The United Nations has called it torture and Fortune Society’s Ludwig Paz agrees.
Five years ago, he was in solitary confinement on Rikers Island for 10 months back when the city jails observed it. He says he’s never been the same. “I came home, I repeat myself a lot, I get angry...my temper has definitely changed, my demeanor has changed – and people who know me very well, my ex-partner goes bro, you do understand you’re not the same, you’re a little off?” he told News 12 New York.
Back in 2018 in a high-profile case, former NYPD Detective Paz pleaded guilty to running a multimillion-dollar gambling and prostitution ring. He says he was told that he was separated from the general population for his safety. Paz says he stared at beige walls for 10 months.
“When you’re in prison there’s only one color, you tend to hate beige after a while...I traveled a lot, so I told myself just to transport myself to Venice, to walk around Venice again in my mind...it wasn’t a physical game, it was more of a mental game,” he said.

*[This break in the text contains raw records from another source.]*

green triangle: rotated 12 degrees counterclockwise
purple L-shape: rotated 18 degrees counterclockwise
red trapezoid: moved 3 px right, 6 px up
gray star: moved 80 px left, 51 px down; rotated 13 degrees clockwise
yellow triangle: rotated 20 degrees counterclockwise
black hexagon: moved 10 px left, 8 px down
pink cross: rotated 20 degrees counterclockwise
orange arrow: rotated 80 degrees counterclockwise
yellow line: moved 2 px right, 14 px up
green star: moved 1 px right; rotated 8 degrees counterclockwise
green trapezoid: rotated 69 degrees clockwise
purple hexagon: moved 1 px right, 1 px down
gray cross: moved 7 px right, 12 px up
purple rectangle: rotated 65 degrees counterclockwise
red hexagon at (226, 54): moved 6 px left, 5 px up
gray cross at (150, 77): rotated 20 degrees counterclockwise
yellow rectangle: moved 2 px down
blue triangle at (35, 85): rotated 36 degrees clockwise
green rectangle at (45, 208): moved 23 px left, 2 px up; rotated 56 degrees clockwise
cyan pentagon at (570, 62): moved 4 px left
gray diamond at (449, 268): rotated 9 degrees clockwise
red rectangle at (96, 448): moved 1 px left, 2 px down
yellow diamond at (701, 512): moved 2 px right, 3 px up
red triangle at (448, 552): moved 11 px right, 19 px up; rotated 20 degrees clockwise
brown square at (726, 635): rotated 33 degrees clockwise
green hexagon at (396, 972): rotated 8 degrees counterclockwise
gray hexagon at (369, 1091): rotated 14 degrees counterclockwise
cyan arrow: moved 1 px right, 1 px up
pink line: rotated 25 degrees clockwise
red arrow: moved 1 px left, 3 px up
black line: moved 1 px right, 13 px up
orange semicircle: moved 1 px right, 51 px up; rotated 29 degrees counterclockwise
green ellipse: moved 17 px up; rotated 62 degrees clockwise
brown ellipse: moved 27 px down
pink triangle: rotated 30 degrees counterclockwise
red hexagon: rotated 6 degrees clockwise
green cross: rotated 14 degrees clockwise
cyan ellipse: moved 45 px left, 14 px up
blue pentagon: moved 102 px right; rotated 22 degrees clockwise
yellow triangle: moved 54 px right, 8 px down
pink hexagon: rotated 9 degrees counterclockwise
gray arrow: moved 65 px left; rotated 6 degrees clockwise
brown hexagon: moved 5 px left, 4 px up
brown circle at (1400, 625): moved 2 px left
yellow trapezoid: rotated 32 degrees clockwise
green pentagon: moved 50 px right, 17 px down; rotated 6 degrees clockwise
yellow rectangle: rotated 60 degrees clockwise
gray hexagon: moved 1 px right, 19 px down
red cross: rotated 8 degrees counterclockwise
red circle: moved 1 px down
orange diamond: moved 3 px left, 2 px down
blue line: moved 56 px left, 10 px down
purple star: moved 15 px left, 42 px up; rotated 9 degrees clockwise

Forensic psychologist Dr. Edward Fernandez didn’t treat Paz, but says he was likely dissociating from the trauma of being isolated. He says that’s just one of the mental health effects of solitary confinement.
“Depression, sadness, isolation, low energy, lethargic sleeping a lot...sometimes solitary confinement is used for removing people that are generally thought to be violent...but placing them into solitary confinement just by the statistics and the research in jails and prisons doesn’t reduce violence,” Dr. Fernandez told News 12 New York.
Despite the new law banning solitary confinement, the Department of Corrections told News 12 New York it hasn't been practiced in city jails since 2019. The DOC says the law has other provisions and provides incentives for those in restrictive housing units and limits time spent in de-escalation. The DOC commissioner says it also eliminates their ability to handcuff people when transporting them to court - which could mean danger. The Corrections Officers Benevolent Association says since Dec. 20, there have been 74 assaults on DOC staff and dozens of other incidents. As for Paz, he says these days, he makes every experience count.
“At any time, I can go to the store, I know that I can stop working, take a break, get something as simple as fresh air. Watch people go by, watch traffic, anything,” he said.
The mayor vetoed this bill, and the City Council overrode it. The changes will go into effect sometime in July.